AI’s layer is finally getting its own abstraction. The OpenAI chat-completions schema turned into the de facto wire format — not because it’s beautiful, but because it’s good enough and everywhere. Anthropic speaks it via compatibility mode. Google speaks it. Mistral speaks it. Even Ollama speaks it locally on port 11434.
Once a wire format becomes universal, the switching cost collapses. Once switching cost collapses, the power moves up the stack — to whoever owns routing, observability, and cost management.

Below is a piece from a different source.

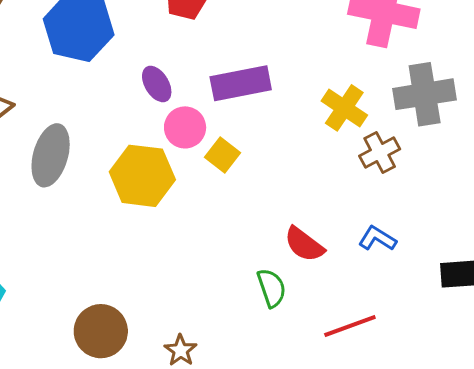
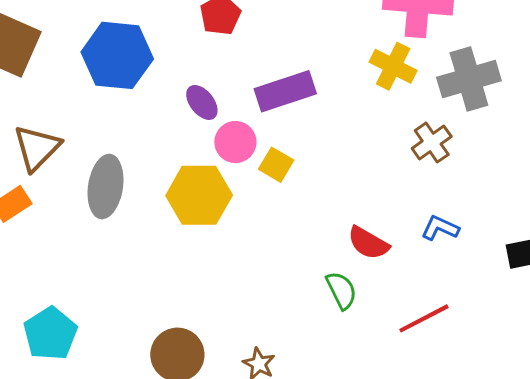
yellow cross: (344, 108) -> (393, 66), moved

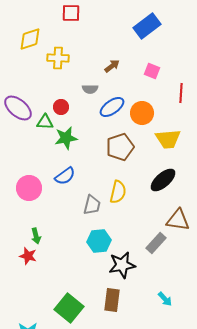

That’s the gateway.
The OVTH Gateway pattern, specifically
I’ll use OVTH as the example because I know it best and because it’s the reference implementation I reach for.
# gateway.yaml — a real fragment
providers:
anthropic:
priority: 1
models: [claude-opus-4.7, claude-sonnet-4.6]
google:
priority: 2
models: [gemini-3.1-pro, gemini-3-flash]
openai:
priority: 3
models: [gpt-5.5, gpt-5.4-mini]
routing:
- match: { model: "claude-opus-4.7" }
try: [anthropic, openai]
- match: { model: "gemini-3-flash" }
try: [google, anthropic]
- match: { prompt_length: "<2000" }
prefer: cheapest # keep the cheap lane warm The gateway:
- exposes one stable OpenAI-compatible endpoint and one Anthropic-native endpoint.

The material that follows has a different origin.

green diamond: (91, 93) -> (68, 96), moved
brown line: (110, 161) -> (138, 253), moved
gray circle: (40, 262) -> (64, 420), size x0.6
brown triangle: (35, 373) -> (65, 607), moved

- lets clients use public model IDs instead of provider-specific configuration.
- normalizes common schema and message-shape differences before a request leaves the public API boundary.
- supports reasoning controls, streaming, tool calls, and image inputs through the same client-facing contract.
- keeps routing, retry, and backend details out of the calling code.
None of this is visible to the client. The public contract is the API shape, model IDs, limits, and capabilities — not the internal routing machinery.
Why aggregation matters
A serious production stack needs three tiers, and a gateway that speaks all three is the difference between “works in demo” and “works at 3AM on a Tuesday”:
- Frontier — Claude Opus, GPT-5.5, Gemini 3.1 Pro. The models you reach for when correctness matters.
- Fast — Haiku, GPT-5.4-mini, Gemini Flash, DeepSeek Flash. The models you reach for when latency matters.
- Cheap — whatever lane gives you the most tokens per dollar for triage and pre-processing.
A gateway that speaks to all three means your code runs the same whether the query lands on a frontier cluster or a cost-optimized backup. That is what optionality looks like.
The objection I keep hearing
“But a gateway is another single point of failure.”
True in principle. Less true in practice. A well-designed gateway has more failover paths than any single vendor, because it aggregates them. If Anthropic goes down, direct clients break. Gateway clients route to Google. The gateway only fails when everyone fails, at which point you’ve got bigger problems than the gateway.
Self-hosting answers the rest. OVTH Gateway is a single binary. Run two replicas behind a load balancer. Now your SPOF is your own ops, which you already trust.
The real bet
Every time you add a provider-specific SDK, you’re betting that provider is the right long-term choice. Every time you put a gateway in front, you’re betting the abstraction outlasts any provider.
Given the pace at which frontier models rotate leadership, I know which bet I’d rather hold.
Proxy everything. Let your code be boring. Keep your optionality. The vendor with the best model this quarter isn’t the vendor with the best model next quarter. The proxy in front of all of them always wins.